MAPS and Sisley want to do their own research, but they’re waiting for their second application with the NIDA to get a response. MAPS has been trying to do extensive marijuana studies for 14 years, and the PTSD-related study was rejected in 2011, but they are waiting to hear back about a revised submission they sent in October 2013.

The problem with referencing the Single Convention, according to Burge, is that it’s a voluntary agreement that is only enforced when it’s convenient for the US to reference it. He claims that the reason the United States needs to back out of it, and let other people here grow research marijuana, is that the convention claims you should have one supplier if they can meet demand, and they’re not meeting demand. MAPS wants to set up their own grow for research, but NIDA won’t allow it.

In a 2001 joint study, MAPS and NORML were able to show that vaporized marijuana was better in terms of carbon monoxide than smoked marijuana, which is helpful in promoting harm reduction.

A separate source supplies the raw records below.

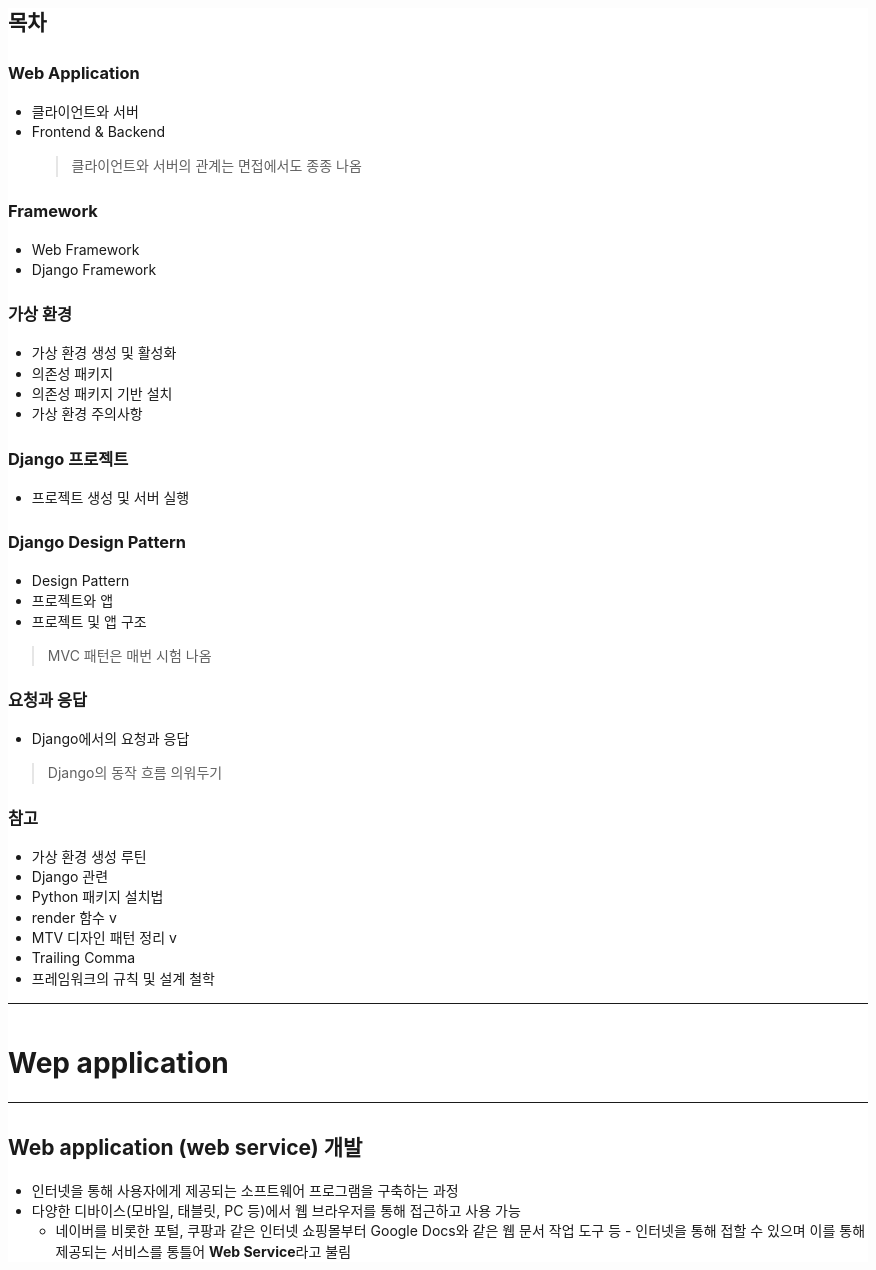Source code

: ## 목차
### Web Application
* 클라이언트와 서버
* Frontend & Backend
  > 클라이언트와 서버의 관계는 면접에서도 종종 나옴

### Framework
* Web Framework
* Django Framework
  
### 가상 환경
* 가상 환경 생성 및 활성화
* 의존성 패키지
* 의존성 패키지 기반 설치
* 가상 환경 주의사항

### Django 프로젝트
* 프로젝트 생성 및 서버 실행

### Django Design Pattern
* Design Pattern
* 프로젝트와 앱
* 프로젝트 및 앱 구조
> MVC 패턴은 매번 시험 나옴

### 요청과 응답
* Django에서의 요청과 응답
> Django의 동작 흐름 의워두기

### 참고
* 가상 환경 생성 루틴 
* Django 관련
* Python 패키지 설치법
* render 함수 v
* MTV 디자인 패턴 정리 v
* Trailing Comma
* 프레임워크의 규칙 및 설계 철학



---
# Wep application
---
## Web application (web service) 개발
* 인터넷을 통해 사용자에게 제공되는 소프트웨어 프로그램을 구축하는 과정
* 다양한 디바이스(모바일, 태블릿, PC 등)에서 웹 브라우저를 통해 접근하고 사용 가능
  * 네이버를 비롯한 포털, 쿠팡과 같은 인터넷 쇼핑몰부터 Google Docs와 같은 웹 문서 작업 도구 등 - 인터넷을 통해 접할 수 있으며 이를 통해 제공되는 서비스를 통틀어 **Web Service**라고 불림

“We used NIDA marijuana from one of the medical marijuana patients receiving NIDA marijuana on a compassionate basis who sent her marijuana to a DEA-licensed lab conducting our medical marijuana potency study that tested higher potency marijuana from medical marijuana dispensaries," MAPS founder and president told me. "The DEA-licensed testing lab sent the NIDA pot and some leftover higher potency marijuana from medical marijuana dispensaries to the different lab that conducted the vaporizer study.”

Until NIDA gives them some weed to study, they won’t be able to provide any federally recognized research in hopes of understanding the medicinal values of it and the effects of each smoking method on treating PTSD. Scientists and doctors, especially outside the United States, have shown that there are promising results for marijuana’s treatment of PTSD. Sisley and MAPS want to prove to the government that this can change people’s lives and prevent a veteran’s suicide every 65 minutes. If anything, it's part and parcel of unlockingwhat weed might mean for the future of sustainable healthcare.